Get ready, they’re coming!
Guest Blogger: Mary S. Kuss, Life-long avid angler, licensed PA fishing guide (retired), founder of the Delaware Valley Women’s Fly Fishing Association
Who are they? Why, Brood X of the 17-year Periodical Cicadas of course. This is the big one, the Great Eastern Brood. Last seen in 2004 (do the math), this brood is scattered across 15 states. Of greatest interest to me, however, is the dense cluster around my home near Philadelphia. It takes in southeastern Pennsylvania, central New Jersey, and parts of Maryland and Delaware. The Periodicals typically start emerging in mid-May, and by the end of June they are gone. So if you want to experience this hatch there’s a very limited window of opportunity.
These insects are not to be confused with Annual Cicadas, also know as Dog Day Cidadas, which are present almost everywhere, every summer. Annual Cicadas have green wing veins, and their eyes are unremarkable. They are most abundant in August, which gives them their nickname. Periodical Cicadas emerge earlier in the year, are a tad smaller, and have orange wing veins and prominent, bright red eyes. They emerge in much greater densities than Annual Cicadas do.
I first learned about Periodical Cicadas in 2004, when I read an article in Fly Fisherman Magazine focused on the impending emergence of Brood X. I was quite intrigued.

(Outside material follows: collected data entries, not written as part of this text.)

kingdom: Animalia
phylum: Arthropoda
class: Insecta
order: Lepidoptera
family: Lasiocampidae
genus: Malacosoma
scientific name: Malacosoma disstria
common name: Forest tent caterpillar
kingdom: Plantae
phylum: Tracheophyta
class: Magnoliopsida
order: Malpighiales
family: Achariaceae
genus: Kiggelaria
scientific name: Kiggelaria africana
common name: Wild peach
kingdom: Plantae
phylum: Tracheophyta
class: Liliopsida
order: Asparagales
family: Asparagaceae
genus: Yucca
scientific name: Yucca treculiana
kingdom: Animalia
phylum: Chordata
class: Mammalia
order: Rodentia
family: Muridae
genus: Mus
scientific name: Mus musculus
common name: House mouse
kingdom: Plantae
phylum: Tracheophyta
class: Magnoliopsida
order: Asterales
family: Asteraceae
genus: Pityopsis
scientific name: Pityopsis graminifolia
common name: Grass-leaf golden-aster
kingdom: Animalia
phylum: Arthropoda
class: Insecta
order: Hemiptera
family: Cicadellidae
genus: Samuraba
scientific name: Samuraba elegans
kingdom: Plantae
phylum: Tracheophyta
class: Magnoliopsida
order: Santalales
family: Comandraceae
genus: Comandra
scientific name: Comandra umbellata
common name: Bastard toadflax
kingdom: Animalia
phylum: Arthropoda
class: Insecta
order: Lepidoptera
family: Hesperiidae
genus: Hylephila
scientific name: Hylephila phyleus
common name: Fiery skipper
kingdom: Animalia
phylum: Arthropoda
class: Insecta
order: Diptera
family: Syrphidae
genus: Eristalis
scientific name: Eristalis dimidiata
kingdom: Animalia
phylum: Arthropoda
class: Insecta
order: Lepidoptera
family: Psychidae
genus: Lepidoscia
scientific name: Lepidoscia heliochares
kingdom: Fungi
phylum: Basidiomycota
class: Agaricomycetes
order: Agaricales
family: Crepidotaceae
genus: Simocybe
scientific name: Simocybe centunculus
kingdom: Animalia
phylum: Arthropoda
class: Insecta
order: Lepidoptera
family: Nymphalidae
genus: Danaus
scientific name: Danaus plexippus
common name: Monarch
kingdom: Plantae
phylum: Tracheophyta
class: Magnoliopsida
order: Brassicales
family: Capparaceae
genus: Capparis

They were supposed to be present in southeastern Pennsylvania, so I tied up a few flies and waited for them to show up in my yard. But they didn’t. I heard no loud Cicada chorus, and didn’t see a single one of them in my neighborhood. Later, too late, I found out that they had been so thick in a nearby town that people were crunching them under their feet on the sidewalks.